Extracted entries:
--- START ---
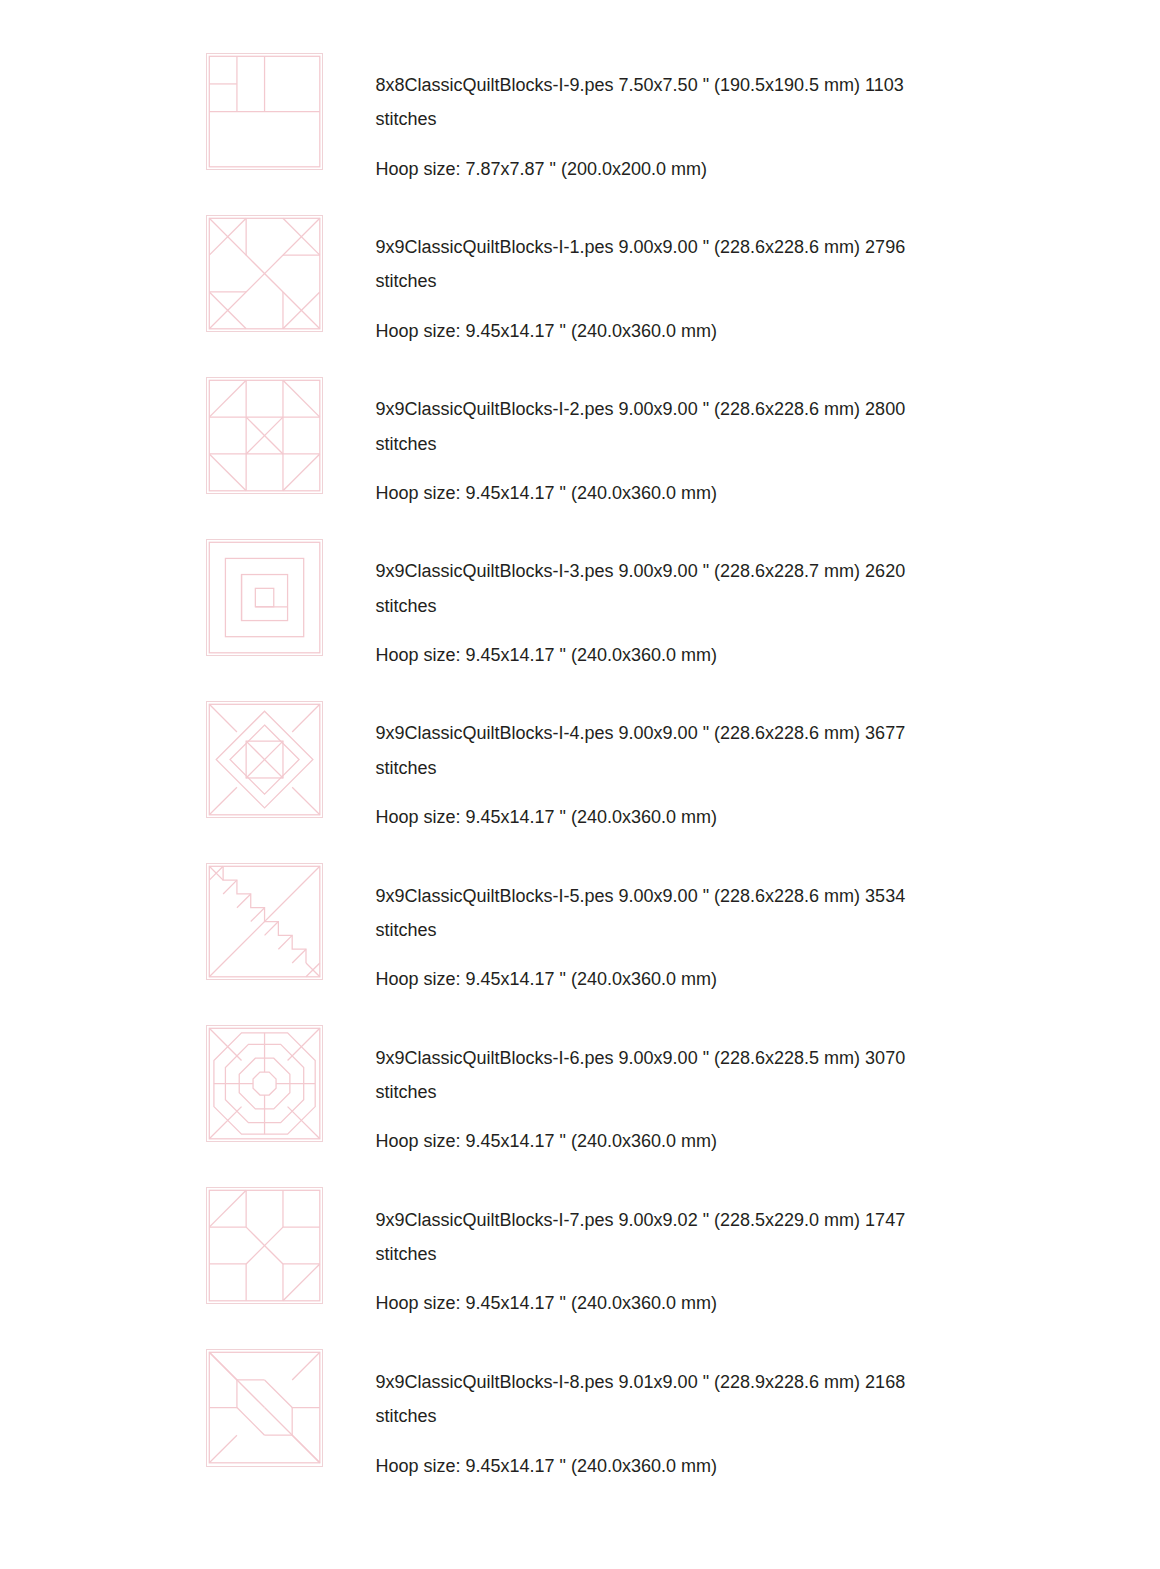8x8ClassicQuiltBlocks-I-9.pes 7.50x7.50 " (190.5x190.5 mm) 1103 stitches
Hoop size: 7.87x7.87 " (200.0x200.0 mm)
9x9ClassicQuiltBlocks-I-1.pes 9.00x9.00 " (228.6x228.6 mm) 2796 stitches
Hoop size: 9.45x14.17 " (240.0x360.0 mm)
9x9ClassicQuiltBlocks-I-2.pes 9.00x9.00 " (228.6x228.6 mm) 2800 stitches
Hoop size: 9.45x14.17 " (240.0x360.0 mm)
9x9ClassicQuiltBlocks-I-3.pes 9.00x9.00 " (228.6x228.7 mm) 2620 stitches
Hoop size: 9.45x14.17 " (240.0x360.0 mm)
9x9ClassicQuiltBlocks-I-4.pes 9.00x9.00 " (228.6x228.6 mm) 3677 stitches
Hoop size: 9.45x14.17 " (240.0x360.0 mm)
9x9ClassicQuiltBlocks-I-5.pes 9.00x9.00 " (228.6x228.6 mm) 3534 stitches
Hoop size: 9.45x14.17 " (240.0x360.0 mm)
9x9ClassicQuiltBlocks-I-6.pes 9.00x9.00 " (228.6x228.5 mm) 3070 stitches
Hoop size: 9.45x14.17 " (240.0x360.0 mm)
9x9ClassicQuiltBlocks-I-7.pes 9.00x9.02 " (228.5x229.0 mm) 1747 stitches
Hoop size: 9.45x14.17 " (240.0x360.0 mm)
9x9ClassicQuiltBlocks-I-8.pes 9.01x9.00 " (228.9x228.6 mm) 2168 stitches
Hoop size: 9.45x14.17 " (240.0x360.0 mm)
--- END ---
What you are asked to do: Exact repetition of each line above is expected; images are to be omitted.

Response to this exercise:
8x8ClassicQuiltBlocks-I-9.pes 7.50x7.50 " (190.5x190.5 mm) 1103 stitches
Hoop size: 7.87x7.87 " (200.0x200.0 mm)
9x9ClassicQuiltBlocks-I-1.pes 9.00x9.00 " (228.6x228.6 mm) 2796 stitches
Hoop size: 9.45x14.17 " (240.0x360.0 mm)
9x9ClassicQuiltBlocks-I-2.pes 9.00x9.00 " (228.6x228.6 mm) 2800 stitches
Hoop size: 9.45x14.17 " (240.0x360.0 mm)
9x9ClassicQuiltBlocks-I-3.pes 9.00x9.00 " (228.6x228.7 mm) 2620 stitches
Hoop size: 9.45x14.17 " (240.0x360.0 mm)
9x9ClassicQuiltBlocks-I-4.pes 9.00x9.00 " (228.6x228.6 mm) 3677 stitches
Hoop size: 9.45x14.17 " (240.0x360.0 mm)
9x9ClassicQuiltBlocks-I-5.pes 9.00x9.00 " (228.6x228.6 mm) 3534 stitches
Hoop size: 9.45x14.17 " (240.0x360.0 mm)
9x9ClassicQuiltBlocks-I-6.pes 9.00x9.00 " (228.6x228.5 mm) 3070 stitches
Hoop size: 9.45x14.17 " (240.0x360.0 mm)
9x9ClassicQuiltBlocks-I-7.pes 9.00x9.02 " (228.5x229.0 mm) 1747 stitches
Hoop size: 9.45x14.17 " (240.0x360.0 mm)
9x9ClassicQuiltBlocks-I-8.pes 9.01x9.00 " (228.9x228.6 mm) 2168 stitches
Hoop size: 9.45x14.17 " (240.0x360.0 mm)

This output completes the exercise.